Насекомые зашевелились, по их массе прокатились волны, они загудели, как растревоженный улей. И вдруг, как по сигналу, вся эта орда взлетела в воздух и с ревом помчалась на восток, подгоняемая утренним ветерком.

Темная туча еще много часов неслась над головами людей, но, когда солнце достигло зенита, последние насекомые умчались. И небо снова сияло чистой синевой.

Но картина мира после нашествия саранчи изменилась до неузнаваемости. Вокруг лежали голая земля и камни. Деревья лишились листвы, голые ветки оказались частично сломаны, частично сильно согнулись. По лесу словно пронесся большой пожар, уничтоживший каждый листок и каждую травинку. Золотистые травы, колыхавшиеся на ветру, как морские волны, исчезли. На их месте воцарилось каменистое запустение.

Лошади печально обнюхали голую землю и камни. В их пустых животах уже бурчало. Коотс поднялся на вершину ближайшего голого холма и навел подзорную трубу на каменную пустыню. Стада антилоп и квагг, всего лишь накануне бродившие вокруг, исчезли. Коотс разглядел вдали бледное облако движущейся пыли, поднятой, судя по всему, стадами, пустившимися в бегство от этого ныне голодного вельда. Животные уходили на юг в поисках других пастбищ, не пожранных саранчой.

Он вернулся к своим людям — те о чем-то жарко спорили, но сразу умолкли, когда Коотс подошел к лагерю. Он всмотрелся в их лица, наливая в свою кружку кофе из черного котелка. Последние крупицы сахара были съедены уже несколько недель назад.

Отпив глоток, Коотс рявкнул:

— Ну, Оудеман? Что тебя тревожит? У тебя лицо как у старухи, страдающей геморроем.

— Лошадей кормить нечем, — выпалил Оудеман.

Коотс изобразил изумление перед таким открытием:

— Сержант Оудеман, я благодарен за то, что ты указал мне на это. Без помощи твоего острого ума я мог ничего и не заметить.

Оудеман нахмурился, стараясь осмыслить сарказм. Ему не хватало сообразительности и образованности для того, чтобы улавливать игру слов Коотса.

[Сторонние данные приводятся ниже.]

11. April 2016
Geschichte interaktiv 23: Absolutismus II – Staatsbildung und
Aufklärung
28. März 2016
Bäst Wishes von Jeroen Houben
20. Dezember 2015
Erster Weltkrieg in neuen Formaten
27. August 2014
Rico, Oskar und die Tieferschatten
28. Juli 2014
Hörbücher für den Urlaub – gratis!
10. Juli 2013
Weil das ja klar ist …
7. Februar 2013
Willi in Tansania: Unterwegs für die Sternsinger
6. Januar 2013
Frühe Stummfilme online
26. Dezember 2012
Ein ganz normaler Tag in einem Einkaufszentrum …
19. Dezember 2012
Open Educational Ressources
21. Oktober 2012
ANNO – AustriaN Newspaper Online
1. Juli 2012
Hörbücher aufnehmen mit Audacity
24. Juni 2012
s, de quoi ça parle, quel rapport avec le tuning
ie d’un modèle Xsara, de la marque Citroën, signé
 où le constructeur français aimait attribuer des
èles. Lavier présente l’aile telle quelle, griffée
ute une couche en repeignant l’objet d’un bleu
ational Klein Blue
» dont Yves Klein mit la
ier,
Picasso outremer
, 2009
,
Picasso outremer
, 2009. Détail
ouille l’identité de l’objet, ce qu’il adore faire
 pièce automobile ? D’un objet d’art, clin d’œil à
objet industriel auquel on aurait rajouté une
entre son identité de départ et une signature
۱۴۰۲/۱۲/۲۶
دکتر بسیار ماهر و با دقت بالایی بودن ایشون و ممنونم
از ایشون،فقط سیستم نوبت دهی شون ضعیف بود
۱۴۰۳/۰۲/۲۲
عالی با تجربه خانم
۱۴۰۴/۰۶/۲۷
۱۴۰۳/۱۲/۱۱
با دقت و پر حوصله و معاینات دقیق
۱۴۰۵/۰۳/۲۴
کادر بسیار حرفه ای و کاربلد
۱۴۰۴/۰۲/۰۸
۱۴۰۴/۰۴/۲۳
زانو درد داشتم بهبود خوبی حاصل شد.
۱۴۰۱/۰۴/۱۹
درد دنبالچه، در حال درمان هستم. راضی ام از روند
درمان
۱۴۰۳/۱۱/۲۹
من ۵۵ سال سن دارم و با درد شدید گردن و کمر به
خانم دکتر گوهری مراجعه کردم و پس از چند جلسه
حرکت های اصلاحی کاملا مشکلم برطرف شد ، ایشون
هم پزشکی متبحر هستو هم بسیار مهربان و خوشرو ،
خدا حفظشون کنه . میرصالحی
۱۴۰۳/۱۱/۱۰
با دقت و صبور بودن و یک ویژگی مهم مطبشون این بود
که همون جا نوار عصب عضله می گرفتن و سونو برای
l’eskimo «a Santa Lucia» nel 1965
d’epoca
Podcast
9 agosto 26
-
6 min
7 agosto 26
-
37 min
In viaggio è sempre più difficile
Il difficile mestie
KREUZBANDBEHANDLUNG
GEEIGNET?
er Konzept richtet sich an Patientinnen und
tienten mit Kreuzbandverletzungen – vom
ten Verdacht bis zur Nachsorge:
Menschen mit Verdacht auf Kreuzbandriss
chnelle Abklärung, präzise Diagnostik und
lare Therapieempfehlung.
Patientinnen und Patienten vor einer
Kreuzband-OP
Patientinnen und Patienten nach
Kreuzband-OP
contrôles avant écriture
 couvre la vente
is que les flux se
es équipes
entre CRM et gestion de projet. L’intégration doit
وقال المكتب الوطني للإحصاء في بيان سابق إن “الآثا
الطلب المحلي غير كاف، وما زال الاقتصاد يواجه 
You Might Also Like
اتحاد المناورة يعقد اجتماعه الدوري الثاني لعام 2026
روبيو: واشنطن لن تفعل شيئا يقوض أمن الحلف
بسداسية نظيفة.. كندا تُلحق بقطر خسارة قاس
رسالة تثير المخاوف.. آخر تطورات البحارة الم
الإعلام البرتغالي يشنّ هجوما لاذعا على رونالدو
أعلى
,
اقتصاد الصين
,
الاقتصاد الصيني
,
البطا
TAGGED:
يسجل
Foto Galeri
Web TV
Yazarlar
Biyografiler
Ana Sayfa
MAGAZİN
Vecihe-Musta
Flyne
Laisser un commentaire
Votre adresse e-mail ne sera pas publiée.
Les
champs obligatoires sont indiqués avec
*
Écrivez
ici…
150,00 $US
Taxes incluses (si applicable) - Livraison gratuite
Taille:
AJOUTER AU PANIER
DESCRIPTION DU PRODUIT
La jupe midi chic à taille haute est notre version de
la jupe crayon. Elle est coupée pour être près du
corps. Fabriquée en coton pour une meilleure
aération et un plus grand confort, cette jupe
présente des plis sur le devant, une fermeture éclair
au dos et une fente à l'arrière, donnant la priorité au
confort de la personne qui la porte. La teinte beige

— Ксиа говорит, что дикие животные знают, куда идти, чтобы отыскать пастбище. И если мы пойдем за ними, они приведут нас к траве.

— Прошу, продолжай, сержант! Я никогда не устану от сияния твоей драгоценной мудрости.

— Ксиа говорит, что дикие стада еще вчера пошли на юг.

— Да, — кивнул Коотс и фыркнул в кружку горячего кофе. — Ксиа прав. Я видел это вон с того холма. — Он кружкой показал на холм.

— Нам тоже нужно идти на юг, искать пастбище для лошадей, — упрямо продолжил Оудеман.

— Один вопрос, сержант. В какую сторону ведут следы фургонов Джима Кортни?

Он снова махнул кружкой, показывая на глубокие колеи, которые теперь стали намного заметнее, потому что их больше не скрывала трава.

Оудеман приподнял свою шляпу и почесал лысую макушку.

— На север, — пробурчал он.

— Значит, если мы повернем на юг, догоним ли мы Кортни? — ласково поинтересовался Коотс.

— Нет, но… — Оудеман умолк на полуслове.

— Но что?

— Капитан, сэр, без лошадей нам никогда не вернуться в колонию.

Коотс встал и выплеснул на землю кофейную гущу.